[Records from a collection]
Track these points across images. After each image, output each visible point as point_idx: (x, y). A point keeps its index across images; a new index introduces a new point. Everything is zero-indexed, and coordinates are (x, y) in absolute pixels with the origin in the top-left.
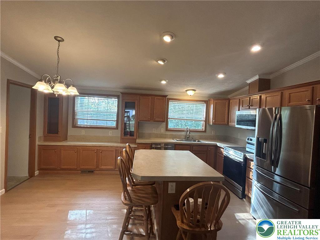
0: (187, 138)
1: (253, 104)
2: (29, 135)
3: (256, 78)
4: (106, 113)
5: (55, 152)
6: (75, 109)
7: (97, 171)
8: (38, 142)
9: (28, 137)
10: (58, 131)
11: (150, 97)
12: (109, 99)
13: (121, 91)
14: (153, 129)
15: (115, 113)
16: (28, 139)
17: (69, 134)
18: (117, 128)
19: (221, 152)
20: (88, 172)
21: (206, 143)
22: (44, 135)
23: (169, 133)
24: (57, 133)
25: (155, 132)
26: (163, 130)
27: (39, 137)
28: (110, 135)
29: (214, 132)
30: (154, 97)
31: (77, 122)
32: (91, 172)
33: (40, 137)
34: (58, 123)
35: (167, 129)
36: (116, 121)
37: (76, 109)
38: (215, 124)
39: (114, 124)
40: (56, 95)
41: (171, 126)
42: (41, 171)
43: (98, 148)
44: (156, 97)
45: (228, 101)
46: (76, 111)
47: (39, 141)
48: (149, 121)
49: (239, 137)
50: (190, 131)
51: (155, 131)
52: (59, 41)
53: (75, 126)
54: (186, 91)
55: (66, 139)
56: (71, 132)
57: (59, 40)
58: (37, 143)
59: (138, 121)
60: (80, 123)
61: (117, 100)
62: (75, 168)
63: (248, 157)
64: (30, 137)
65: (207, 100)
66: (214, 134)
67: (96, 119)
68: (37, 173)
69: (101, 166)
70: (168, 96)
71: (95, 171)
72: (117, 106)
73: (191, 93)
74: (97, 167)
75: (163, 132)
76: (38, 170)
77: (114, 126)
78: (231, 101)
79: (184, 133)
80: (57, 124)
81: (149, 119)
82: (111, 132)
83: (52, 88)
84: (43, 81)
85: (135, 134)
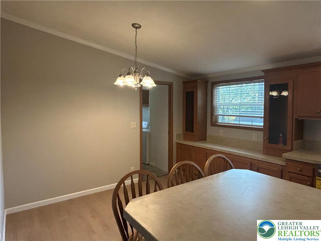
4: (251, 105)
6: (214, 102)
8: (176, 139)
10: (193, 129)
12: (255, 84)
17: (208, 134)
22: (183, 132)
24: (193, 131)
27: (176, 134)
28: (254, 139)
31: (218, 119)
33: (178, 135)
34: (193, 120)
39: (261, 123)
47: (178, 138)
52: (136, 28)
53: (215, 124)
56: (211, 131)
57: (136, 26)
60: (220, 120)
77: (261, 126)
82: (256, 135)
84: (122, 76)
85: (289, 142)
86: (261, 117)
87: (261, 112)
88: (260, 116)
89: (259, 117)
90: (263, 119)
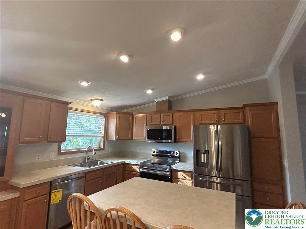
0: (87, 160)
1: (164, 120)
3: (166, 98)
14: (37, 154)
19: (133, 169)
21: (115, 162)
23: (62, 158)
26: (53, 155)
35: (59, 153)
38: (118, 140)
44: (53, 104)
45: (131, 116)
48: (39, 142)
49: (138, 151)
50: (94, 149)
54: (91, 100)
63: (175, 169)
65: (106, 112)
70: (70, 103)
73: (97, 103)
75: (54, 157)
78: (135, 116)
79: (81, 155)
81: (39, 138)
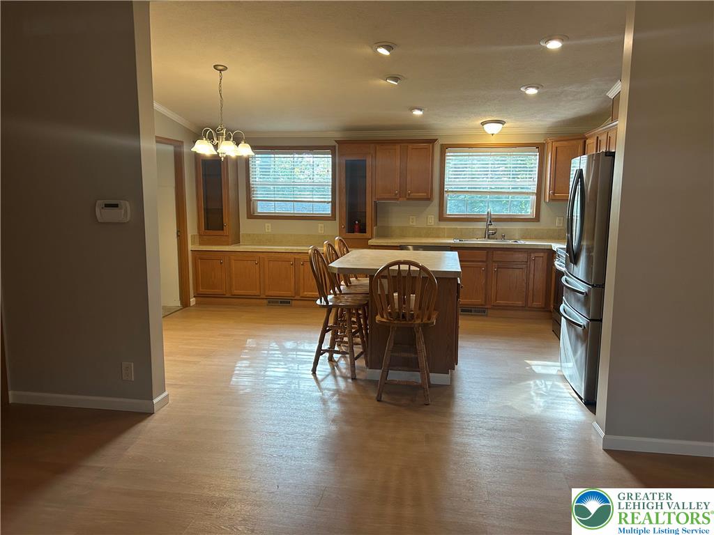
0: (488, 235)
2: (176, 231)
4: (310, 185)
5: (221, 263)
6: (251, 180)
7: (296, 302)
8: (191, 245)
9: (176, 235)
10: (223, 225)
11: (398, 147)
13: (338, 136)
14: (411, 217)
15: (328, 185)
16: (176, 240)
17: (241, 232)
18: (333, 217)
20: (281, 302)
21: (527, 243)
22: (199, 232)
23: (444, 225)
24: (221, 228)
25: (414, 224)
26: (432, 220)
28: (320, 231)
29: (560, 220)
30: (406, 144)
31: (257, 208)
32: (285, 302)
33: (193, 238)
34: (222, 209)
35: (442, 217)
36: (331, 202)
37: (253, 181)
38: (553, 200)
39: (328, 210)
40: (222, 158)
41: (452, 209)
42: (200, 299)
43: (297, 256)
44: (410, 146)
46: (253, 184)
47: (193, 243)
48: (397, 199)
51: (414, 222)
52: (221, 71)
53: (252, 215)
54: (483, 124)
55: (237, 241)
56: (246, 226)
57: (220, 69)
58: (190, 247)
59: (374, 200)
60: (261, 209)
61: (330, 156)
62: (257, 294)
64: (178, 236)
66: (561, 225)
67: (292, 199)
68: (193, 301)
69: (304, 292)
70: (438, 139)
71: (293, 302)
72: (330, 170)
73: (494, 128)
74: (297, 293)
75: (433, 224)
76: (194, 297)
77: (329, 214)
80: (221, 211)
81: (396, 194)
82: (321, 227)
83: (216, 147)
84: (204, 139)
85: (368, 228)
86: (328, 202)
87: (328, 195)
88: (326, 200)
89: (325, 202)
90: (330, 204)
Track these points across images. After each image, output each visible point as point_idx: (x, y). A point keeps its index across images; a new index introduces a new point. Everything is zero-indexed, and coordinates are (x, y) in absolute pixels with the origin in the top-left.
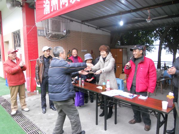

### THE PROBLEM
Return the lines exactly as they stand, from the start of the entries through the line holding "83: (52, 88)"; omit the pictures.

### TASK SOLUTION
Track these points across images. After each image, output each visible point as point_idx: (x, y). A point keeps its index across images; a new index introduces a new point. Everything is zero-indexed, and coordinates are (x, y) in absolute pixels with the origin in the top-left.
0: (187, 138)
1: (253, 104)
2: (29, 135)
3: (256, 78)
4: (106, 113)
5: (55, 152)
6: (75, 109)
7: (97, 171)
8: (38, 142)
9: (28, 137)
10: (58, 131)
11: (150, 97)
12: (109, 99)
13: (121, 91)
14: (153, 129)
15: (115, 113)
16: (28, 139)
17: (69, 134)
18: (117, 128)
19: (221, 152)
20: (88, 172)
21: (206, 143)
22: (44, 135)
23: (169, 133)
24: (57, 133)
25: (155, 132)
26: (163, 130)
27: (39, 137)
28: (110, 135)
29: (214, 132)
30: (154, 97)
31: (77, 122)
32: (91, 172)
33: (40, 137)
34: (58, 123)
35: (167, 129)
36: (116, 121)
37: (76, 109)
38: (215, 124)
39: (114, 124)
40: (56, 95)
41: (171, 126)
42: (41, 171)
43: (98, 148)
44: (156, 97)
45: (228, 101)
46: (76, 111)
47: (39, 141)
48: (149, 121)
49: (239, 137)
50: (190, 131)
51: (155, 131)
52: (59, 41)
53: (75, 126)
54: (186, 91)
55: (66, 139)
56: (71, 132)
57: (59, 40)
58: (37, 143)
59: (138, 121)
60: (80, 123)
61: (117, 100)
62: (75, 168)
63: (248, 157)
64: (30, 137)
65: (207, 100)
66: (214, 134)
67: (96, 119)
68: (37, 173)
69: (101, 166)
70: (168, 96)
71: (95, 171)
72: (117, 106)
73: (191, 93)
74: (97, 167)
75: (163, 132)
76: (38, 170)
77: (114, 126)
78: (231, 101)
79: (184, 133)
80: (57, 124)
81: (149, 119)
82: (111, 132)
83: (52, 88)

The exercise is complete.